Скажу кстати, что сделанное Радеком в той же комиссии утверждение, будто поводом к поднятию вопроса о расстреле послужили две прокламации, изданные нашею Петроградскою организациею во время Кронштадтского восстания, не выдерживает ни малейшей критики. Прокламации эти стояли на точке зрения, единственно допустимой для социалиста. Перед лицом восстания рабочих и матросов, добрая доля которых были вчерашние коммунисты (почти вся кронштадтская организация большевиков примкнула к восстанию!), – восстания, которое было неожиданно для самих восставших, загнанных на путь вооруженной борьбы высокомерным и грубым отказом власти вникнуть в существо их требований, – наша организация требовала от правительства прежде всего попытки разрешить конфликт мирным путем, переговорами и компромиссом. Но как бы ни смотреть на содержание прокламаций и как бы ни настаивать на том, что я, хотя и сидевший во время их напечатания в тюрьме, морально-политически ответствен за них, как и за все действия нашей партийной организации, – один факт неопровержимо обличает Радека: перевоз наш в крепость в связи с проектом расстрела состоялся в ночь с 1 марта на 2-е, а первая прокламация нашей петроградской организации вышла 6 марта, то есть тогда, когда сановный собеседник уже успел «успокоить» мою жену насчет моей участи. Нас хотели расстрелять именно как «заложников», и только…
Возвращаюсь к рассказу.
Стало уже совсем светло, когда мы, сдвинув топчаны, кое-как, скрючившись, улеглись на них, не раздеваясь и накрывшись всем тряпьем, какое у нас было. Заснули как убитые и проснулись поздно.

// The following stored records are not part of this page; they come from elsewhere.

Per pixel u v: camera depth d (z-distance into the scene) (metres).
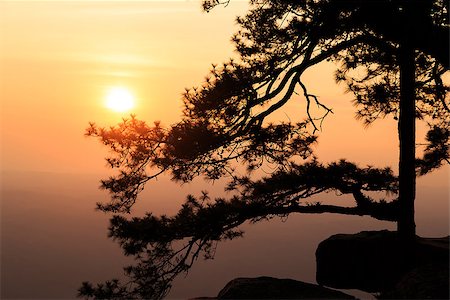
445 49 13.47
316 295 11.92
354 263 14.52
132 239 14.07
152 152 14.46
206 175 14.70
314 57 14.45
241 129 14.50
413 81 14.28
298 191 14.27
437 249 13.73
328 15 13.73
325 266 14.98
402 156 14.22
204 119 14.61
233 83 14.15
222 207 14.02
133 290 14.09
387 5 13.43
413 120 14.27
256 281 12.75
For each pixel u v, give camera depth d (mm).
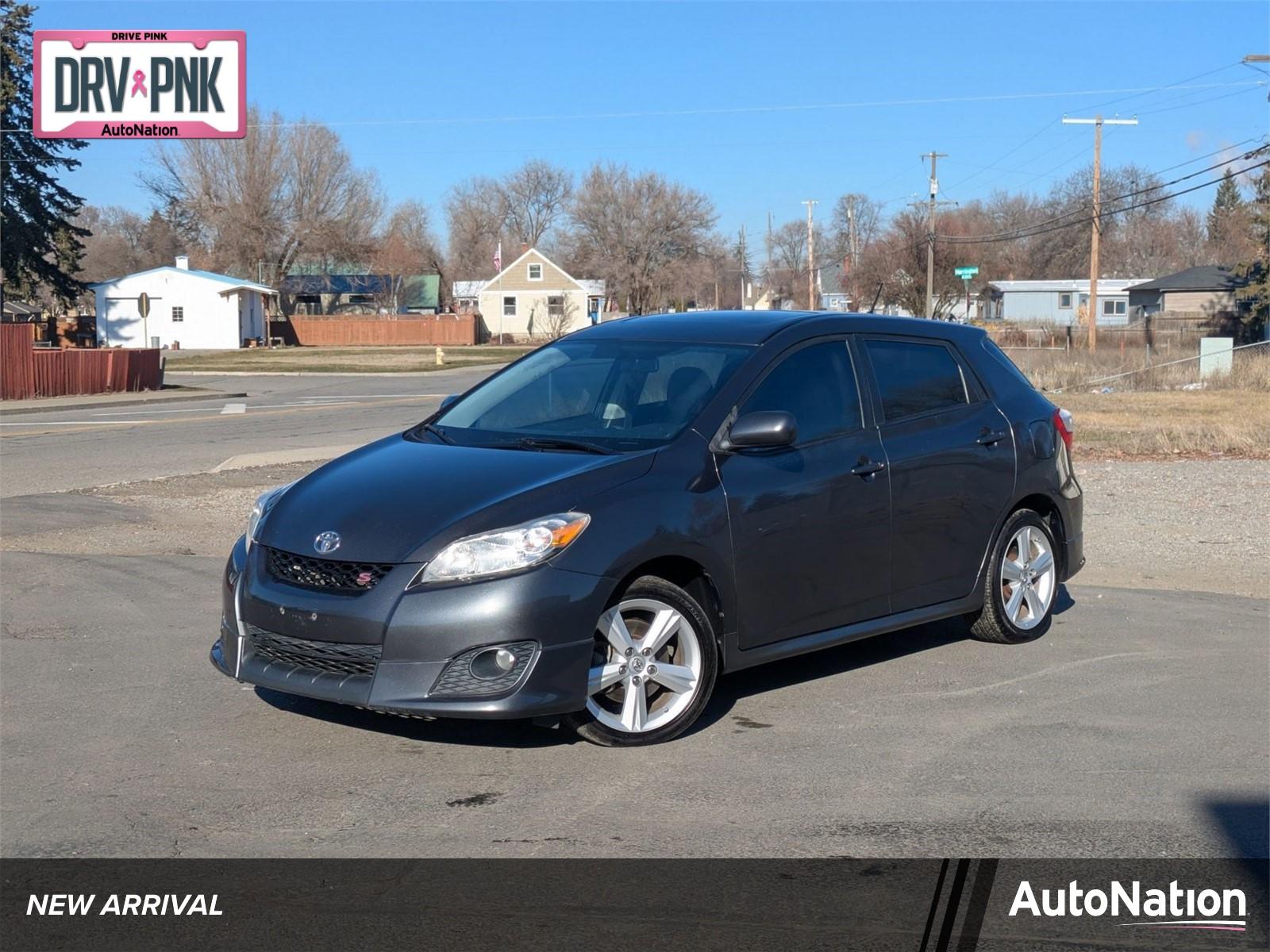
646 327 6730
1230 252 107375
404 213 113688
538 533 5043
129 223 125562
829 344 6441
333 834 4512
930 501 6551
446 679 4926
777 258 134625
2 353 32406
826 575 6059
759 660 5840
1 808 4762
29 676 6555
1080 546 7688
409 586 4980
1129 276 107375
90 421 25609
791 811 4727
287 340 81312
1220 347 32438
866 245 87938
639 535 5258
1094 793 4926
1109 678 6570
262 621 5270
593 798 4840
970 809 4758
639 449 5633
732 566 5625
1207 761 5301
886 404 6535
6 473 15859
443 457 5750
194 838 4484
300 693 5141
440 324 81125
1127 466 16141
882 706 6047
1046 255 111438
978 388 7105
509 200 121938
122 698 6148
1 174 56969
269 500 5789
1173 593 8766
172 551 10281
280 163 81000
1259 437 17969
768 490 5777
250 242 79750
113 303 72375
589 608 5090
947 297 66438
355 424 24250
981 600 6980
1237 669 6762
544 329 90812
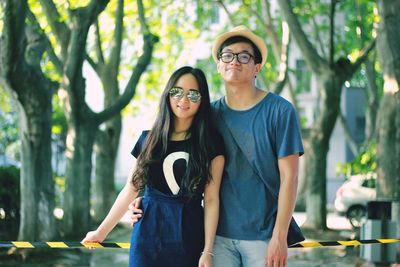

Первый день прошел томительно. Я уже говорил, что до вечера нам не давали есть и до вечера мы ждали, что вот-вот за нами придут и поведут… Форточки дверей были закрыты, часовые держались строго, следили, чтобы в уборную выходили поодиночке. Но вечером, когда принесли наконец обед и раздали хлеб, в воздухе почувствовался как бы какой-то перелом. Явилась уверенность, что мы здесь будем жить, а не пройдем только через эти каморки мимолетными гостями на пути туда, откуда никто не возвращается…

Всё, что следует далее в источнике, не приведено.